🤖 AI Summary
To address the poor generalizability of motion prediction in autonomous driving—stemming from reliance on costly, non-scalable, and non-reproducible manually annotated data—this paper proposes a novel self-supervised pretraining paradigm leveraging pseudo-labeled trajectories. Unlike prior approaches that treat automatically generated detection-and-tracking trajectories as noisy artifacts to be filtered out, our core innovation lies in deliberately harnessing these inherently diverse, uncurated pseudo-trajectories as valuable supervisory signals, thereby eliminating dependence on clean, single-label ground truth. The method jointly integrates 3D object detection, multi-object tracking, and contrastive/reconstructive self-supervised learning, enabling efficient lightweight fine-tuning. Evaluated on standard benchmarks, it achieves state-of-the-art performance, with substantial improvements in low-label-data regimes, cross-domain transfer, and multi-class end-to-end motion forecasting—while demonstrating strong robustness and practical applicability.
📝 Abstract
Accurately predicting how agents move in dynamic scenes is essential for safe autonomous driving.

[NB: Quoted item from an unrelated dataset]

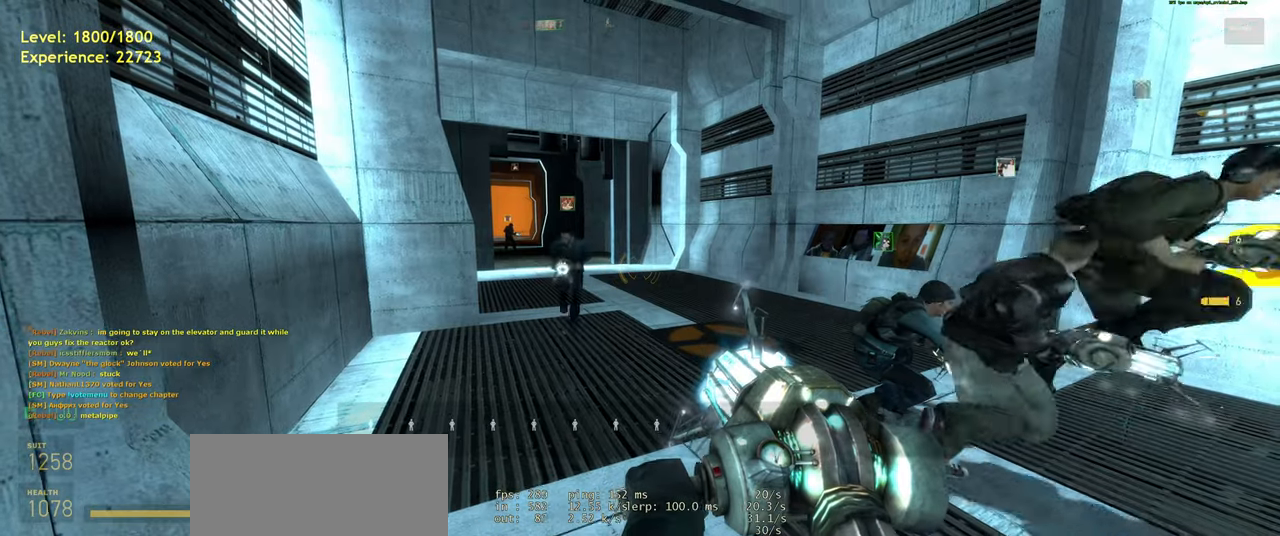
{"keys": [], "mouse": ["left"], "events": [[20, "mouse_left", "up"], [440, "mouse_left", "down"]]}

State-of-the-art motion forecasting models rely on large curated datasets with manually annotated or heavily post-processed trajectories. However, building these datasets is costly, generally manual, hard to scale, and lacks reproducibility. They also introduce domain gaps that limit generalization across environments. We introduce PPT (Pretraining with Pseudo-labeled Trajectories), a simple and scalable alternative that uses unprocessed and diverse trajectories automatically generated from off-the-shelf 3D detectors and tracking. Unlike traditional pipelines aiming for clean, single-label annotations, PPT embraces noise and diversity as useful signals for learning robust representations. With optional finetuning on a small amount of labeled data, models pretrained with PPT achieve strong performance across standard benchmarks particularly in low-data regimes, and in cross-domain, end-to-end and multi-class settings. PPT is easy to implement and improves generalization in motion forecasting. Code and data will be released upon acceptance.